45-year- old Field Francis Wako has mined pozzolana for over 20 years and sells it to the middlemen who also transport the mineral. He uses rudimentary tools such as iron bars to establish presence of the cement-like mineral and also break the rock. But it’s the middle men who get the lion’s share from their sweat.

Wako says the middlemen purchase a full lorry of pozzolana between Shs 120,000 to Shs 150,000. Each miner can extract between 100 to 200Kg per day and about 700 to 14,000 kg by the end of the week to fill a lorry. The miners claim the middlemen sell a full lorry at Shs 700,000.

However the miners say Hima Cement contracted Royal Transporters to supply it with pozzolana, a move that has sparked off a rift between the firm and the Harugongo Pozzolana Transporters Association that was selling each tonne at Shs 45,000 while the former charges Shs 37,000 per tonne.

The miners say they do not mind who transports the mineral from their individual mines as long as they are willing to buy.

But Richard Rwabuhinga, the Kabarole district chairperson, says the row has affected local revenue collected from the mineral as each truck of pozzolana is charged Shs 10,000 through a contractor that remits between Shs 9.5 million to Shs 10 million a month. At least 65% of this revenue is sent to Harugongo and Kichwamba sub counties and the rest to the district.

Rwabuhinga says this money is about Shs 3 million monthly and Shs 36 million per year when all factors were or are favourable such as dry weather. But when it rains or there are poor roads or disputes amongst the miners or middlemen like the transporters or suppliers, fewer than ten trucks pay these charges.

“Currently, there has been infighting among the middlemen over rates so we have not received any money for about two months now,” Rwabuhinga said. “The miners have no buyers because the some of the middlemen have blocked the roads to the sites till their issues are resolved.”
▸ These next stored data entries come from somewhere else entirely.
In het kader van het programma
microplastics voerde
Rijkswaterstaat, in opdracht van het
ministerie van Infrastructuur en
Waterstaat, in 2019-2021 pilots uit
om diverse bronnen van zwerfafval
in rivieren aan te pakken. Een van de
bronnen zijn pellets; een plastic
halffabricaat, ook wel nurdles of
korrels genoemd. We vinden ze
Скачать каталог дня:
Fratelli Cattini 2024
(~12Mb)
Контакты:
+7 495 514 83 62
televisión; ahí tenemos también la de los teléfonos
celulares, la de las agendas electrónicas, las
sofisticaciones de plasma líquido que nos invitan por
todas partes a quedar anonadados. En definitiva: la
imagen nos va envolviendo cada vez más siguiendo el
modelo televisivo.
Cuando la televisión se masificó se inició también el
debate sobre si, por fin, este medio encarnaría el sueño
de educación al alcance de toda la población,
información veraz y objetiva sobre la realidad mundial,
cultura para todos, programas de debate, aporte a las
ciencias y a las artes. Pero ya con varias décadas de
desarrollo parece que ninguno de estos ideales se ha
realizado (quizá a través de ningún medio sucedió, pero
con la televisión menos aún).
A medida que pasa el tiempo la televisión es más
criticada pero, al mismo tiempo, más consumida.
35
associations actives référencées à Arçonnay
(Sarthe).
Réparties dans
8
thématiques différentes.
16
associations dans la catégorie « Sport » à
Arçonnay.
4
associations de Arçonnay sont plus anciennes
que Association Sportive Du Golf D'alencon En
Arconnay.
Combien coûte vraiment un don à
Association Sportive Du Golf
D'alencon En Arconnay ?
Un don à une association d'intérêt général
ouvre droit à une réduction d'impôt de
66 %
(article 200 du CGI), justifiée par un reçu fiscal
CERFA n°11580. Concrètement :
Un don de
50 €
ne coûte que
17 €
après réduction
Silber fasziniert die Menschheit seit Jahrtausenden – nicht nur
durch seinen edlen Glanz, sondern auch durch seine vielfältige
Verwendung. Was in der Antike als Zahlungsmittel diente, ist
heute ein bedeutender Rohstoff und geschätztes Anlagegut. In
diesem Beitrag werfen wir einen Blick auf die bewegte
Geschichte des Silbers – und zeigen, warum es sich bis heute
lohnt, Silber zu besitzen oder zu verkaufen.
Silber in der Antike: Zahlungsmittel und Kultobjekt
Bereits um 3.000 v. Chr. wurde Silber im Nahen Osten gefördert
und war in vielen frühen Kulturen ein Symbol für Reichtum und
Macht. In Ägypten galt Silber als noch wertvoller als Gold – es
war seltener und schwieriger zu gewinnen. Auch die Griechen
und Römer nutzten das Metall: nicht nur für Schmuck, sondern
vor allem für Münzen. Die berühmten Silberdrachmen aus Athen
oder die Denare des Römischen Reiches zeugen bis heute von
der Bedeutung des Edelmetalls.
The money the district gets is used for routine maintainance of the 7Km Harugongo-Kichwamba murram road affected by the heavy tonnage of the trucks that sometimes transport pozzolana to and fro 30 times a day. He adds that the annual amount that accrues from charging pozzolana transporters is not enough since every two weeks during the busy days the roads must be repaired or else tucks would get stuck.

Tarmac roads are the only permanent solution to the poor state of the roads, which Rwabuhinga says would cost over Shs 20 billion – almost impossible to raise from local revenue.

Pozzolana is a vital ingredient in making Portland cement that can be used in both general purpose and structural concrete applications.

Statistics from the energy ministry show that annual production of pozollana since 2002 has increased from 12,388 tonnes to 280,522, 440,292 and 690,911 tonnes in 2007, 2009 and 2011 respectively. Out of a total of ten minerals produced in the same period (iron ore, pozzolana, limestone wolfram, gold, gypsum, vermiculite, cobalt, and columbite -tantalite,) pozzolana contributed 12% – several times more than the other minerals – making it the second most -produced after limestone. But due to high fuel prices, pozzolana surpassed limestone production in 2008 by 57.9 tonnes and was the most produced mineral.

Though energy officials say volumes of pozzolana have not been established and that government no longer invests in the sector directly, the Mineral Policy of 2001 provides for exploration and mine development by providing a competitive investment environment to attract local and foreign investment through stimulating private sector participation.

Among the objectives of the policy are stimulating mining sector development by promoting private-sector participation, regularizing and, improving artisanal and small-scale mining. Also, adding value to mineral ores and minimizing and mitigating the aerse social and environmental impacts of mineral exploitation are key objectives – but they are far from being realized. Ahimbisibwe, Rwabuhinga and the small scale miners and potential investors can only continue to wait for these objectives and the policy to be operationalised.